After seeing the nuns who taught her two decades earlier, we walked back to the town, about 2 miles, and sat at a cafe by the train station. We grabbed an early dinner of steak frites. She got a bottle of wine, and poured me one glass before dinner. Then another during dinner. Tiny, wine buzz and all, we hopped on the train and rode back to Paris. I slept on the train for a little over an hour and she woke me up as we pulled into Gare de L'est. We walked around the city, looking for something to do for a teenager and his mid-30s mom. She heard a bunch of bongos and smelled flavored tobacco and we went to a jazz bar/night club where she talked to the owners about how she wanted to show her American son Paris and get him a glass of wine and have a good night.

Honestly, I got that wine buzz twisted into a buzz-buzz. I was dancing to the music, with my mom twirling me around. After the second glass of wine, I got too buzzed and had to splash some water in my eyes.
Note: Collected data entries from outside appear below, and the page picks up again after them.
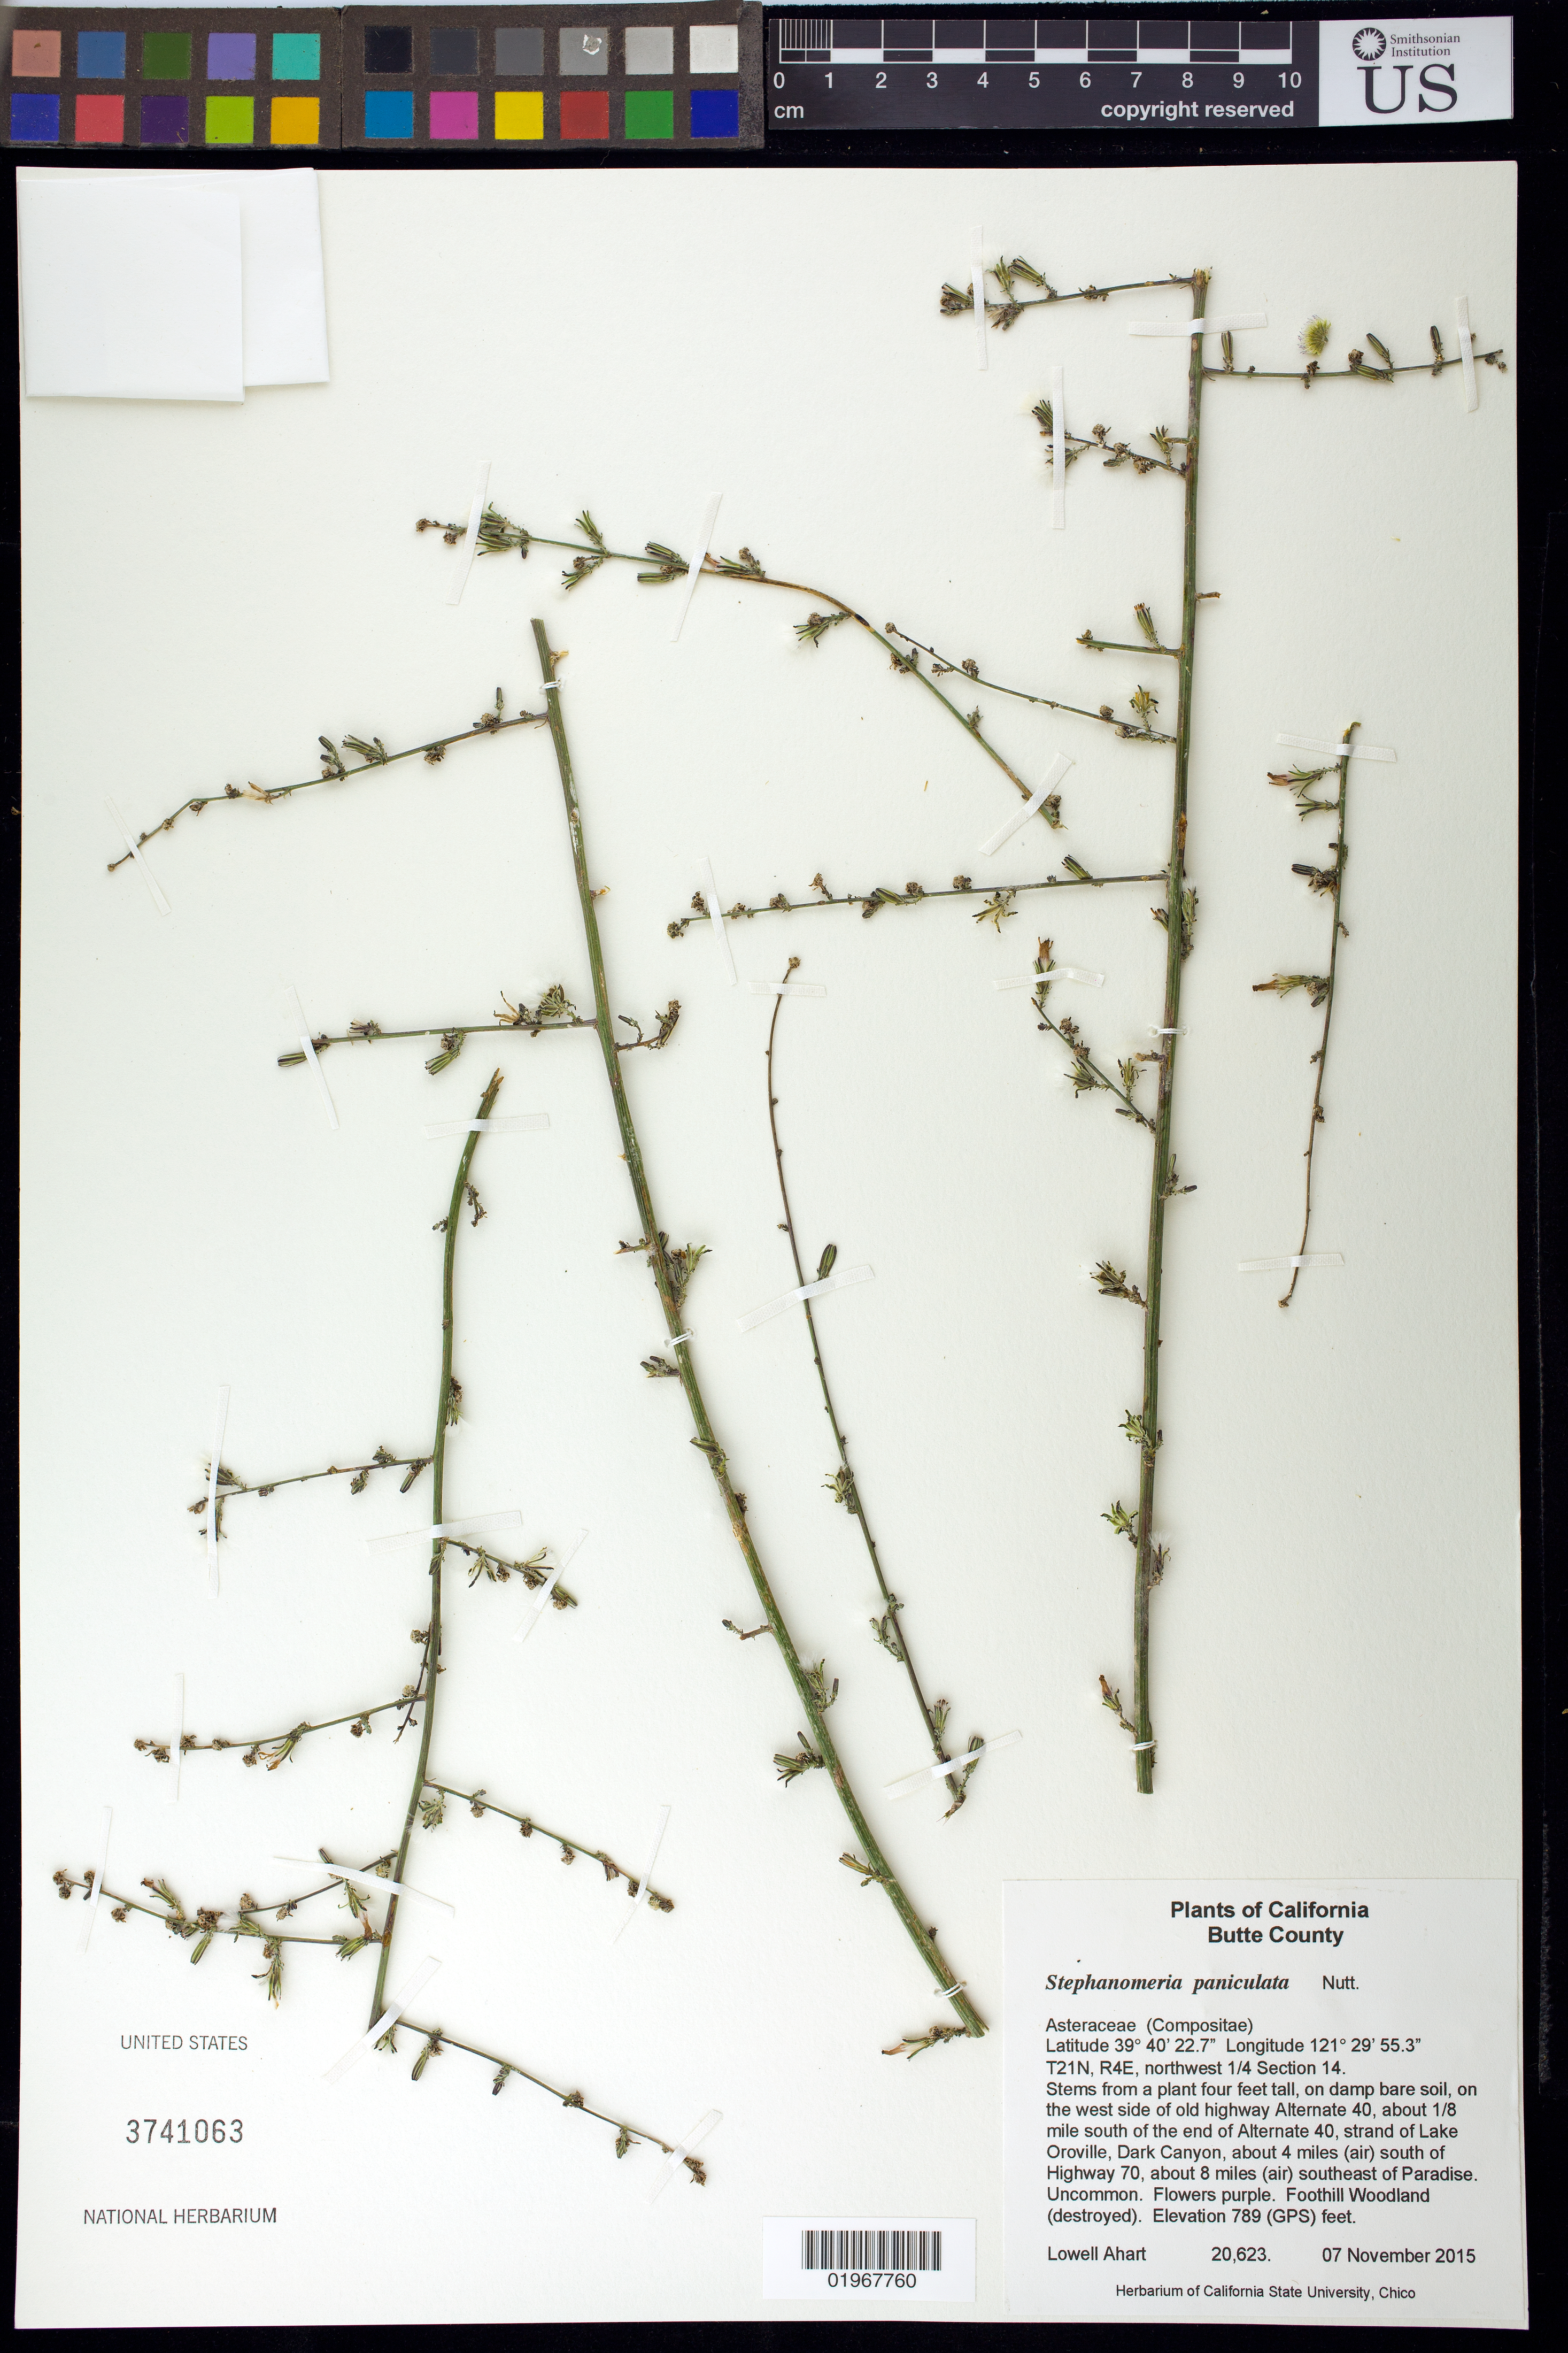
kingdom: Plantae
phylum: Tracheophyta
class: Magnoliopsida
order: Asterales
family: Asteraceae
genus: Stephanomeria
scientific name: Stephanomeria paniculata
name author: Nutt.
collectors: L. Ahart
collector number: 20623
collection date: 2015-11-07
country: United States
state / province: California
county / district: Butte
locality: T21N, R4E, northwest 1/4 Section 14. West side of old highway Alternate 40, about 1/8 miles south of the end of Alternate 40, strand of Lake Oroville, Dark Canyon, about 4 miles (air) south of Highway 70, about 8 miles (air) southeast of Paradise.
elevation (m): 240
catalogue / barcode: US 3741063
I forgot that the French water was different and my eyes were on fire! We had to take off because my contact lenses were aflame and I had to rip them out so it would stop. We made it back to the hotel and I flopped out on my bed, snoring like an old man.

The next morning she woke me up at 7 AM with a crepe and coffee. She got us on a bus for 8 AM to see Versaille. I'd find out later that I was what you call, "hungover." But what a place to be when you feel like a demon is in your body. I didn't get sick, but I walked around slowly, with that coffee, sipping it for about an hour until I felt like myself again. I know that luxury is ostentatious, but that hall of mirrors feels like something from another world. The grounds looked like an entire other palace. If you want to see something amazing, I'd put that in your book.

When we were done with the tour, we went back to Paris and met up with my grandparent's friends, the Jean-Gilles. They were friends of his from graduate school and they had moved to France because they wanted to get away from New York, before they ultimately retired in Miami. They showed us around the local spots in Paris: a local restaurant they liked, a perfume store for my mother, and finally a cafe to relax after walking for so many hours. When we parted ways, Dr. Jean-Gille (Mrs.) gave me a big hug and told me I was wonderfully mannered like my grandfather and Dr. Jean-Gille (Mr.) gave me his beret and congratulated me on not seeming so American while in France. He meant that in a good way, but I think she said it better.

We talked about that trip over the weekend because Dr. Jean-Gilles (Mr.) passed away a few weeks back without me knowing. When mortality hits, and one finds out from someone ill, it's doubly intense. It's why, when I say I want to live forever, it's because I love life and want to have as much it as possible. It's why I get on my case to be better, why I get on my mom's case to be better, and why I think things will ultimately be better than before. Regardless, at least I finally feel comfortable using swear words around my mom when I'm shocked.